News

By James Tillman

October 7, 2009 (LifeSiteNews.com) – The taxpayer-funded National Science Foundation (NSF) has had a sixfold increase in employee misconduct evaluations, often involving the access of pornography from government computers, according to a new report by the Washington Times.

The NSF is an independent federal agency created by Congress to “promote the progress of science; to advance the national health, prosperity and welfare; to secure the national defense,” according to its own website.  It has a budget of approximately 6 billion dollars, much of which is used in grants given to promote scientific research.

The pornography problems at the NSF have been so severe in recent years, however, that they overwhelmed the agency's inspector general and forced it to pull back from its mission of investigating grant fraud and recovering misspent money and to instead attempt to police the behavior of the NSF's own employees.

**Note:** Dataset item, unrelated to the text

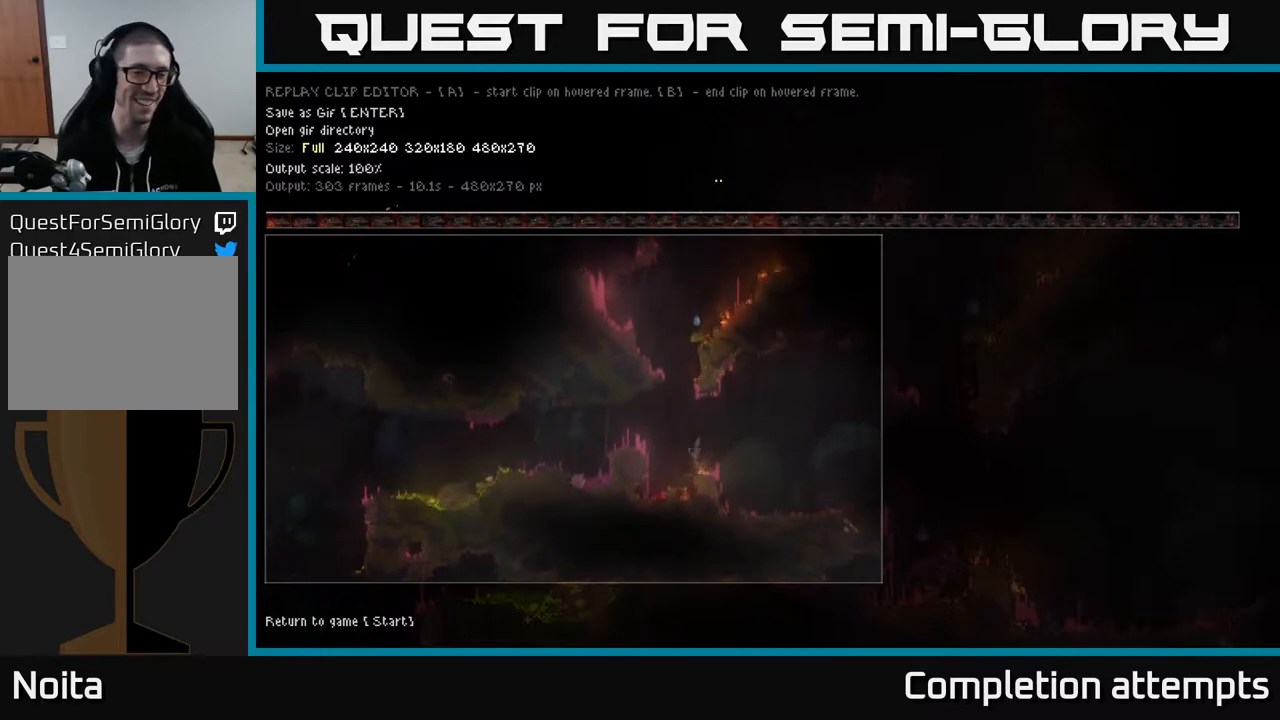
Gameplay with a controller (Xbox layout); each line is a JSON object with the inputs held at the frame after it. "events" lists button and stick changes between this image and that frame as [ms after this image, input, new state], when the widget could be followed in between.
{"buttons": [], "left_stick": "center", "right_stick": "center", "events": [[233, "START", "down"], [367, "START", "up"]]}
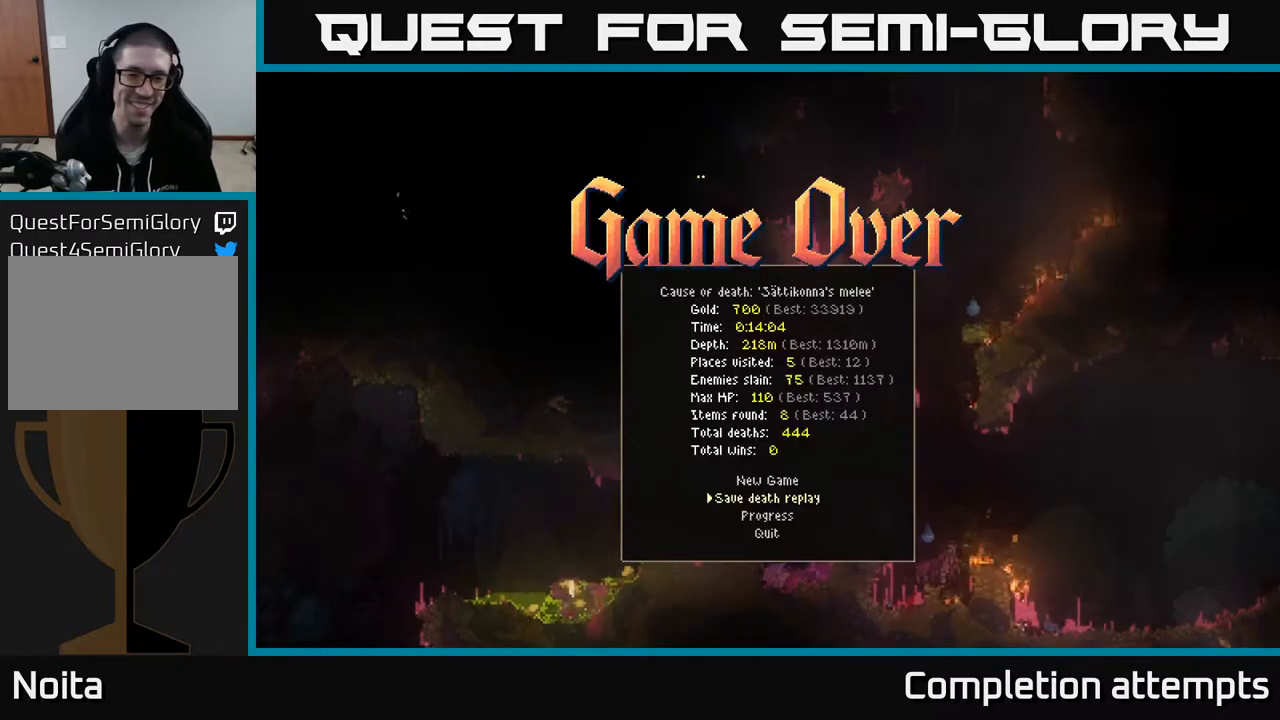
{"buttons": [], "left_stick": "center", "right_stick": "center", "events": [[333, "DPAD_UP", "down"], [467, "DPAD_UP", "up"]]}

One senior executive spent at least 331 days looking at pornography without being detected, according to records obtained by the Times.  The cost of this behavior to taxpayers was estimated as between $13,800 and $58,000 dollars.  The executive reportedly offered as an excuse for his behavior a humanitarian concern: pornography sites help young women from poor countries make money to help their parents.

Leslie Paige, of Citizens Against Government Waste, blasted the NSF: “What kind of oversight is there when they have to shift people from looking at grant fraud to watch for people looking at pornography?”

The problem surfaced when the foundation's inspector general's office published some summaries of recent cases; Sen. Charles E. Grassley of Iowa, ranking Republican on the Senate Finance Committee, then launched an inquiry into the problem.

There are a total of 12,000 employees in the NSF.  Documents do not show how many employee misconduct evaluations are pending.